Fuera del fútbol, Tracey trabaja como supervisora en un almacén de suministros veterinarios, supervisando la distribución de productos farmacéuticos, nutrición y medicamentos controlados a los veterinarios. Por toda Nueva Zelanda. Antes de partir a Estados Unidos, asumió responsabilidades adicionales y aumentó sus horas extra, sintiendo los efectos de quemar la vela por ambos extremos.
"Las bajas siempre son un problema, nunca son fáciles", dijo Tracey. "Cuando me uní a esta empresa, les dije: 'Si quieren contratarme, me encantaría estar aquí, pero el problema es que ya me he comprometido con el fútbol'.
"Tenemos gente en el club con la misma mentalidad, que cree exactamente en lo mismo que nosotros. Para todos los jugadores que trabajan a tiempo completo, jugar y entrenar a tiempo completo es realmente difícil.
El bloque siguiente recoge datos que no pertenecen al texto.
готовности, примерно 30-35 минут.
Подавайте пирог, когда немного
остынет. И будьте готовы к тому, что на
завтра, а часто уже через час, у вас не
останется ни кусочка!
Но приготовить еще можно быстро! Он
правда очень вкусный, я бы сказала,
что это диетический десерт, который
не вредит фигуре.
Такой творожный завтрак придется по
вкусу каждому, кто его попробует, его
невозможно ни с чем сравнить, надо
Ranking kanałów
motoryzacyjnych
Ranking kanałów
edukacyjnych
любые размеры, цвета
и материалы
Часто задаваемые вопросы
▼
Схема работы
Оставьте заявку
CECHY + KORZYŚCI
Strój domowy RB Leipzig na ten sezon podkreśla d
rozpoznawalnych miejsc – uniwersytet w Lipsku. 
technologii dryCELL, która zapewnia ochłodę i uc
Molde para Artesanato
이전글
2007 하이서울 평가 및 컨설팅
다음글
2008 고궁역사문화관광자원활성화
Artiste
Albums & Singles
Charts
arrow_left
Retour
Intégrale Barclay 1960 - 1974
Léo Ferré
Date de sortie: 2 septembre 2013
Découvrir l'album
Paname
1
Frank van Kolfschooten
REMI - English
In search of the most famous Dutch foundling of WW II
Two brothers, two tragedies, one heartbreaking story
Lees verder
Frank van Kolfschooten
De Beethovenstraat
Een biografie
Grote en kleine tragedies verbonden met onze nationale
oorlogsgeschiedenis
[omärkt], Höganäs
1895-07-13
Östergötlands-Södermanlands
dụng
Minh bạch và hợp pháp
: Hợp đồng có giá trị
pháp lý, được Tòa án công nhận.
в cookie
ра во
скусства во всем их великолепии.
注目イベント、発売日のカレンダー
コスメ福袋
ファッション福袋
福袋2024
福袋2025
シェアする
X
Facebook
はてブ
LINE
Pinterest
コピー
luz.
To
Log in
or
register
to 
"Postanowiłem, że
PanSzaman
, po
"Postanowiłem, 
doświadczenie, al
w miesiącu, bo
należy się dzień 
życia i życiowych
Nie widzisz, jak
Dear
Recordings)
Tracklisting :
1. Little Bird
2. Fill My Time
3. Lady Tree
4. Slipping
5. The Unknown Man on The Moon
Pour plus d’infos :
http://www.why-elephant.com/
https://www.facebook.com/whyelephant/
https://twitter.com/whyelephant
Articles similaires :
Es muy, muy duro. Nos estamos esforzando al máximo.
"La verdad es que no vemos el sol, porque estamos trabajando todo el día, vamos a entrenar y luego volvemos a casa a las 9 p. m., a las 9:30 p. m.... para algunos de los que tienen familia, es muy difícil".
En el campo, mientras que el Auckland City suele imponer sus reglas en casa, fue siempre consciente de que no iba a ser así cuando se enfrentó a los gigantes europeos y sudamericanos. El equipo neozelandés no ha profundizado demasiado en el potencial individual de sus estrellas, sino en cómo funcionarán como un equipo, tanto con la posesión como (principalmente) sin ella. Tras caer por 1-0 contra el campeón asiático de 2024, el Al Ain, en su último partido de preparación, esa ajustada derrota llegó menos de un año después de la derrota por 6-2 que sufrieron contra el equipo emiratí en la Copa Intercontinental de la FIFA 2024.
"Eso es exactamente para lo que hemos estado entrenando", explicó Tracey. "Sabemos cómo se las arreglamos con otros equipos; ahora va a ser todo lo contrario; eso es lo que esperamos, de todos modos".
"Ahora estamos trabajando en nuestra formación, tácticas, todo para adaptarnos a lo que esperamos". Es el Bayern de Múnich. Es el Benfica. Es Boca Juniors. Son conocidos por ser los mejores equipos del mundo. Todo lo que hemos hecho hasta ahora nos prepara, creo, de forma realista para el probable desenlace del partido.
"Todo el esfuerzo que hemos hecho en Oceanía y Nueva Zelanda, supongo que ya lo hemos logrado. Hemos trabajado muy duro para llegar hasta aquí y ya estamos orgullosos de lo que hemos logrado. El solo hecho de haber llegado a este torneo ya es un éxito en sí mismo".